Si l'Ecole du Nord avoue une esthétique plus sociale et engagée viscéralement figurative, l'Ecole du Sud se déclare plus volontiers, abstraite et matiériste : 

L'école du Nord 
Truong Tan né en 1963 

Diplômé de l'Ecole supérieure des beaux-arts de Hanoï, il travaille sur des supports très variés (papiers de riz, toile, drap) la laque et l'acrylique. 

Il cherche à réaliser son moi d'une façon simple et directe. Il se dresse face au refoulement physiologique et psychologique dû aux préjugés d'une société traditionnelle ayant gardé des mours conservatrices. 

En associant ses figures à l'écriture, il parle lui-même sans complexe et non sans hyperbole. Ses figures arborant des organes sexuels de différentes formes constituent une protestation violente et ouverte, ainsi qu'une revendication sexuelle affirmée : il se sert du graffiti pour parler de l'homosexualité. 

Dinh Y Nhi née en 1967 

Diplômée de l'Ecole des beaux-arts de Hanoï, elle est la fille du peintre Dinh Trong Khang. 

A travers la gouache et des coloris toujours identiques (noir, blanc, gris), ses compositions s'organisent autour de la figure humaine qu'elle stylise à l'extrême et répète comme à l'infini. Sorte d'étrange interrogation ou de réflexion sur la condition humaine, ses souffrances, ses dilemmes. 

L'école du Sud 
Nguyen Trung, Nguyen Thanh Trung, né en 1940 

Né dans la province de Hau Jiang, il suit les cours de l'Ecole des beaux-arts de Saïgon entre 1958 et 1963. 

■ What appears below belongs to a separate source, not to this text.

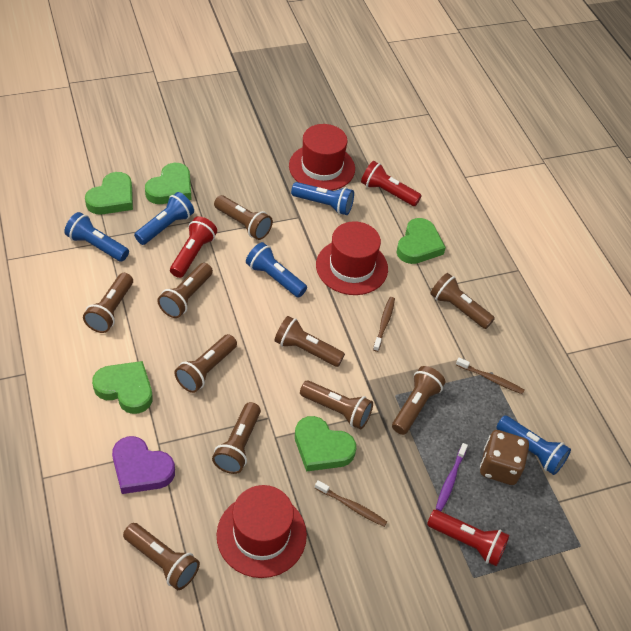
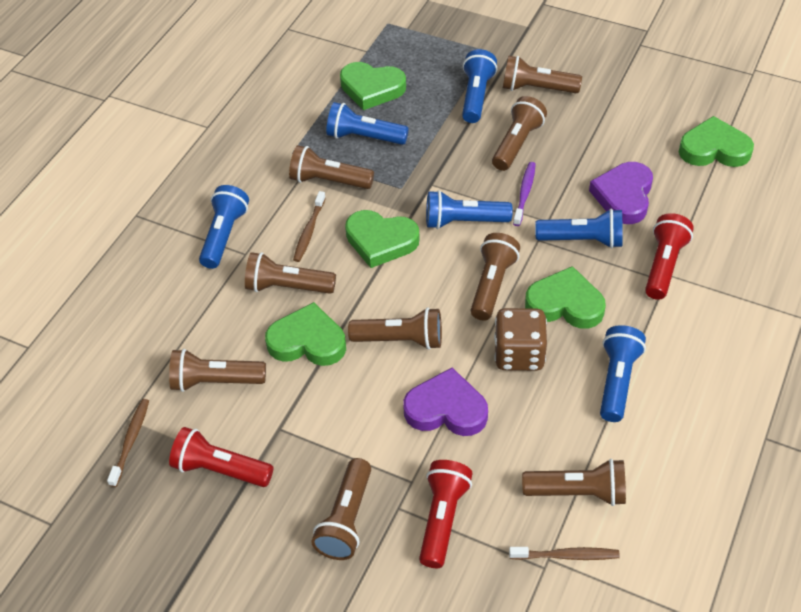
blue flashlight: [64,212,129,262] [134,192,194,245] [246,242,307,298] [291,182,354,215] [496,415,571,475] = 5 -> [199,185,249,269] [326,102,409,145] [426,190,513,229] [462,49,497,123] [535,209,623,248] [600,325,646,422] = 6
brown flashlight: [83,273,133,333] [123,523,200,590] [157,263,213,318] [174,334,237,393] [212,402,261,474] [214,195,273,240] [274,316,345,367] [300,380,373,429] [392,366,445,435] [430,273,495,329] = 10 -> [169,349,266,392] [245,252,336,294] [289,145,374,189] [311,458,371,560] [348,307,442,350] [470,233,520,321] [492,96,547,171] [503,56,582,93] [522,459,626,506] = 9
purple heart: [112,436,175,494] = 1 -> [403,368,488,436] [589,162,653,224] = 2
red hat: [217,485,307,578] [289,124,355,191] [316,221,388,295] = 3 -> none = 0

Considéré comme le chef de file des peintres du Sud, il fut président de l'association de jeunes peintres de Saïgon dans les années 1970. 

Son style après être passé brièvement par le réalisme appartient au courant abstrait et utilise comme support la peinture à l'huile. Il attache une importance primordiale à la matière qu'il traite en couleurs sombres et avec beaucoup de soin, en l'imprégnant de fins tracés. 

Dao Minh Tri, né en 1950 

Né à Hanoï, diplômé de l'Ecole supérieure des beaux-arts du Viêt Nam (1971-1976), il aime varier les supports et ses techniques (huile, papier do, soie, laque). 

Son travail d'abord réaliste (inspiré de l'art des temples, des pagodes et des peintures populaires) est maintenant tout à fait abstrait, il aime faire contraster les couleurs et retirer du figuratif des éléments pour les remanier au gré de son inspiration dans de solides compositions 

Il s'est cependant engagé à présent dans des thèmes relatifs aux poissons, qu'il pare des couleurs voyantes de la laque. 

L'exposition se conclut par l'hommage rendu de quelques artistes contemporains français à l'art vietnamien d'aujourd'hui, comme Christine Jean ou Eric Leroux, partis au Viêt Nam rechercher des secrets perdus.